When Hargest, still commanding 5th Brigade, was captured on 27 November 1941, Andrew was given temporary command of the brigade the next day. He led the brigade up until 8 December 1941, including a period, from 1 to 3 December, when it was besieging Bardia and fighting off German attempts to relieve the town. He reverted to command of the battalion on 9 December 1941 but was later rewarded with the Distinguished Service Order (DSO) for his leadership of the brigade. He relinquished command of 22nd Battalion in February 1942 and returned to New Zealand in response to a need for experienced officers to oversee development of home defences after the entry of Japan into the war.

==Later life==
Back in New Zealand, Andrew was promoted to full colonel and appointed commander of the Wellington Fortress Area. He was formally discharged from the 2NZEF in October 1943, reverting to the regular army thereafter. He continued leading the Wellington Fortress Area for the rest of the war. In the immediate postwar period, he commanded the New Zealand contingent for the 1946 Victory Parade in London, and the following year attended the Imperial Defence College. He was promoted to brigadier in 1948 and appointed commander of the Central Military District. He continued in this appointment until his retirement from the military in 1952. He was later invited to run for Parliament but declined. In 1953, Andrew was awarded the Queen Elizabeth II Coronation Medal.

Andrew died on 8 January 1969 at Palmerston North hospital after a brief illness. Survived by his wife and four children, he was buried with full military honours in a ceremony at Levin RSA Cemetery, in Levin. His funeral was attended by three fellow VC recipients, including Reverend Keith Elliott, a former soldier of the 22nd Battalion, who also provided a reading. A barracks at Linton Army Camp is named after him; in Belgium, in the village of Warneton, just south of La Basseville, there is a commemorative plaque in his memory. On 31 July 2017, the 100-year anniversary of the action at La Basseville that earned him the VC, a plaque in Andrew's memory was unveiled at the Wellington railway station.

==Legacy==
In 1953, the book Crete, one of the volumes of the Official History of New Zealand in the Second World War, written by Dan Davin and edited by Howard Kippenberger, the latter a friend and fellow battalion commander in the 2NZEF who was present at Crete, was published. In it, Andrew was criticised for his handling of the action at Maleme that ultimately led to the loss of Crete. In private correspondence to Davin, Kippenberger expressed the view that Andrew should have fought his battalion to the last man. Andrew took offence at the public criticism and his relations with Kippenberger would be distant and cool thereafter. As a result, Andrew was also reluctant to contribute to the official history of the 22nd Battalion, implying to its author that Kippenberger would distort events as he believed he had with the Crete book.

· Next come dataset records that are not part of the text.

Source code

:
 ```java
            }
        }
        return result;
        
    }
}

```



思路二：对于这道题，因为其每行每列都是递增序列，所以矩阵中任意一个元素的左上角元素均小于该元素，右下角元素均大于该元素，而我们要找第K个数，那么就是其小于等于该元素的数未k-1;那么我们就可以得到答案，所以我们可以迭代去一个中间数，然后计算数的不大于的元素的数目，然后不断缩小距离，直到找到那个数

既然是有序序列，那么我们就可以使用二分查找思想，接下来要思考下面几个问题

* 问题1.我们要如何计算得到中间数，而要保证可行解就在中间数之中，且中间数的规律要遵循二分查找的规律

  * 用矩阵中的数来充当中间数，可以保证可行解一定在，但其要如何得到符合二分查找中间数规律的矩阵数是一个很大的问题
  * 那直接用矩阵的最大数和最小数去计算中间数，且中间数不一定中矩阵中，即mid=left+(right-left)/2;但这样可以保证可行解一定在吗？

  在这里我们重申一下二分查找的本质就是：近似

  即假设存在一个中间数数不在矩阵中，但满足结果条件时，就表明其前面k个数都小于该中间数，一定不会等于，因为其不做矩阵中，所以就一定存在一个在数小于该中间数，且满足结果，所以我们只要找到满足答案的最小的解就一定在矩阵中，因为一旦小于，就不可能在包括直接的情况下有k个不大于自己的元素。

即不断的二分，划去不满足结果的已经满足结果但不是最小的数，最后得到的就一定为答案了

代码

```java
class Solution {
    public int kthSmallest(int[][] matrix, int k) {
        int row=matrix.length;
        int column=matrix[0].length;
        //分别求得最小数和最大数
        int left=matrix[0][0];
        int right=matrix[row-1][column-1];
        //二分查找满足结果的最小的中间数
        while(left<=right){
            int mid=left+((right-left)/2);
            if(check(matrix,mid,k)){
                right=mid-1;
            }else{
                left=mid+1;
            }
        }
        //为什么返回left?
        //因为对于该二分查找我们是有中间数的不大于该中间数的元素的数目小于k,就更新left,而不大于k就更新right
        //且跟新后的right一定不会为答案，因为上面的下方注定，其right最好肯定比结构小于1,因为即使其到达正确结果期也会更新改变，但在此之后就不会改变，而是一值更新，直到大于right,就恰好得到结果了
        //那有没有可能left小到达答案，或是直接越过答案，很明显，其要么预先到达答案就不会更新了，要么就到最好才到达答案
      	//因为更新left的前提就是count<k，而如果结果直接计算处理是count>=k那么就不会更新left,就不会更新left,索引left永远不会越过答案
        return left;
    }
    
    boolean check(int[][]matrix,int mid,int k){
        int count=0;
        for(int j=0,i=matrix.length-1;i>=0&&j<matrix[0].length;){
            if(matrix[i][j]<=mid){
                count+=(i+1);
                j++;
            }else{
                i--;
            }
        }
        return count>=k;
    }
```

Andrew did have his supporters, including former soldiers of the 22nd Battalion, and Bernard Freyberg, the overall commander on Crete, did not blame Andrew for the loss of the island. The lethargic and indecisive conduct of his brigade commander, James Hargest, in the early stages of the fighting on the island was also a significant factor in Maleme airfield falling to the Germans.

==VC==
Andrew's Victoria Cross was displayed at the National Army Museum in Waiouru. In December 2007 it was one of nine VCs among 96 medals stolen from the museum. On 16 February 2008, New Zealand Police announced that all the medals had been recovered as a result of a NZ$300,000 reward offered by Michael Ashcroft and Tom Sturgess.